Jesús Escartín Celaya. En estos tiempos marcados por el signo de la masa, me ha sorprendido que unos comentarios de opinión sobre las fiestas de Barbastro en RONDA SOMONTANO, suscitara espontáneamente tan estimable participación de lectores -a tono con un verdadero Ágora barbastrense, a decir de Pedro Solana-, que nos ha llevado a mantener un diálogo de lo más variopinto gracias a la posibilidad de poder establecer comunicación entre nosotros.
Será, con toda probabilidad, un juego más de la lucha eterna entre la tesis y la antítesis, pero es de resaltar cómo estos comentarios han servido para potenciar el sentimiento personal de cada uno, del propio yo, no sujeto al juego de los sentimientos, criterios y formas de hacer y vivir sugeridas por la influencia mimetista del comportamiento colectivo, sino que apoyado por el convencimiento del propio modo de pensar, ha propiciado desarrollar una capacidad de comunicación con los demás, de abertura, respeto y aceptación de todo lo que son los otros.
En esta coyuntura, y dadas las ventajas de la digitalización, crece, como en tierra abonada RONDA SOMONTANO, por cuanto nos permite establecer debates a través de un foro de opinión que viene a constituirse en un yo -casi en un ente- con su fisonomía, sus ideas, sentimientos y juicios sobre temas puntuales de interés general, que desea ponerse en comunicación con el tú de cada lector.

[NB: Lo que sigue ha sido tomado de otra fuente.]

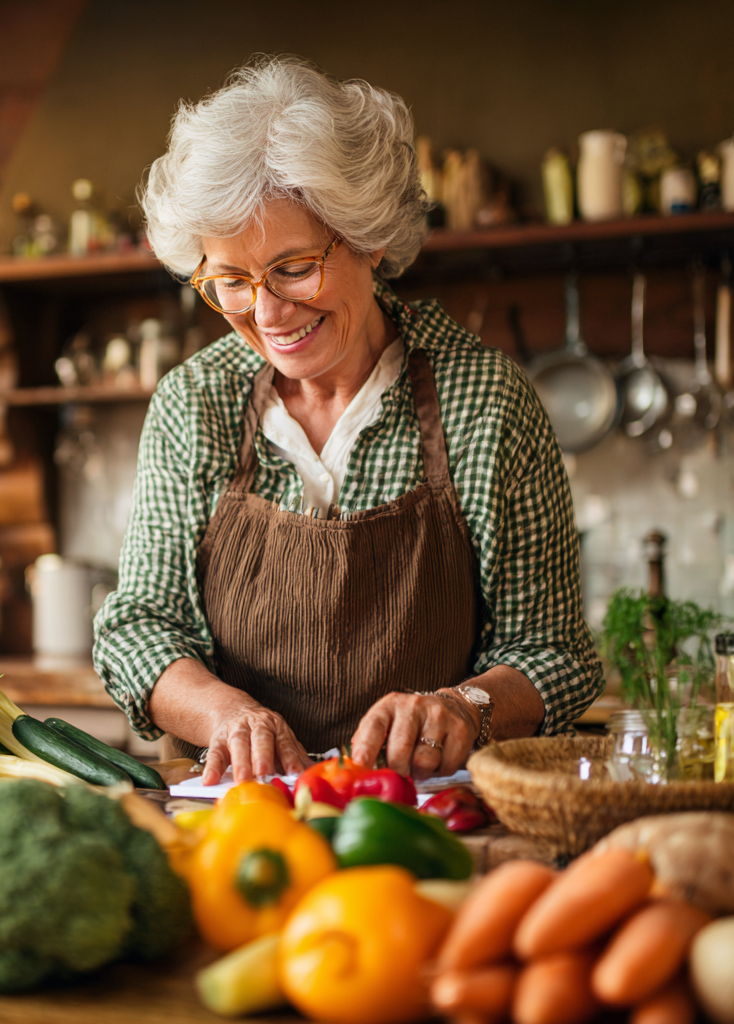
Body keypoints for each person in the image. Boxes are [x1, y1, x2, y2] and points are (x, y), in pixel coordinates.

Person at [94, 56, 602, 786]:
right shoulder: (193, 405)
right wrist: (225, 714)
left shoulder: (486, 401)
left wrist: (465, 707)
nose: (266, 313)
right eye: (231, 281)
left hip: (429, 821)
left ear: (370, 238)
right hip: (240, 822)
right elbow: (139, 625)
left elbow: (553, 652)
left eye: (293, 268)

Una comunicación que se convierte en diálogo porque no cierra la palabra a los demás, porque no pierde el respeto a la persona a la que se contesta, porque deja resonar todas las opiniones por dispares que sean, y porque expone los propios pensamientos de una manera independiente, responsable y libre. Es admirable, por tanto, que cada cual intente decir las cosas tal y como las ve, y que se propicie que el lector exprese su opinión, coincida o no con las otras, aún a riesgo de que cuando las opiniones son opuestas existe la contingencia de endurecer las posiciones y de cerrarse en el propio punto de vista. Todos, tal vez, y más los que hemos sido canalizadores de opinión en los medios de comunicación, tengamos que arrepentirnos de esta falta contra el diálogo y contra la persona.
Más el ejercicio de exponer nuestra opinión, nos brinda también una posibilidad magnífica llenas de esperanza: la de encontrar la verdad que nos libera de perjuicios, de intereses creados, de afecto irracional hacia la propia opinión, por el mero hecho de ser mi opinión, aunque pagando el precio, eso sí, de luchar contra el propio deseo de tener siempre la razón sin abandonar posiciones cómodas, si son equivocadas, pero obteniendo el premio de la verdadera realización de la persona por la abertura razonable, respetuosa y comprometida a los demás.
Así las cosas, aprovecho, pues, para emplazar a Pedro Solana -que me ha sugerido la idea-, a Pepelu y a Anetus, a Pepe y Beturián, y a cuántos a bien lo tengan, para que, pasadas las fiestas, con la mente despejada y el ánimo sereno, contando con la aquiescencia de RONDA SOMONTANO, abramos debates sobre aquellos temas que están en la mente de los barbastrenses y que requieren soluciones inmediatas, en la confianza de que las opiniones vertidas estimulen a los poderes públicos, ahora que las elecciones locales están a un tiro de piedra, a procurar su urgente resolución.
Y con mi agradecimiento a RONDA SOMONTANO, pues sin su concurso sería inviable la iniciativa, hago votos porque así sea.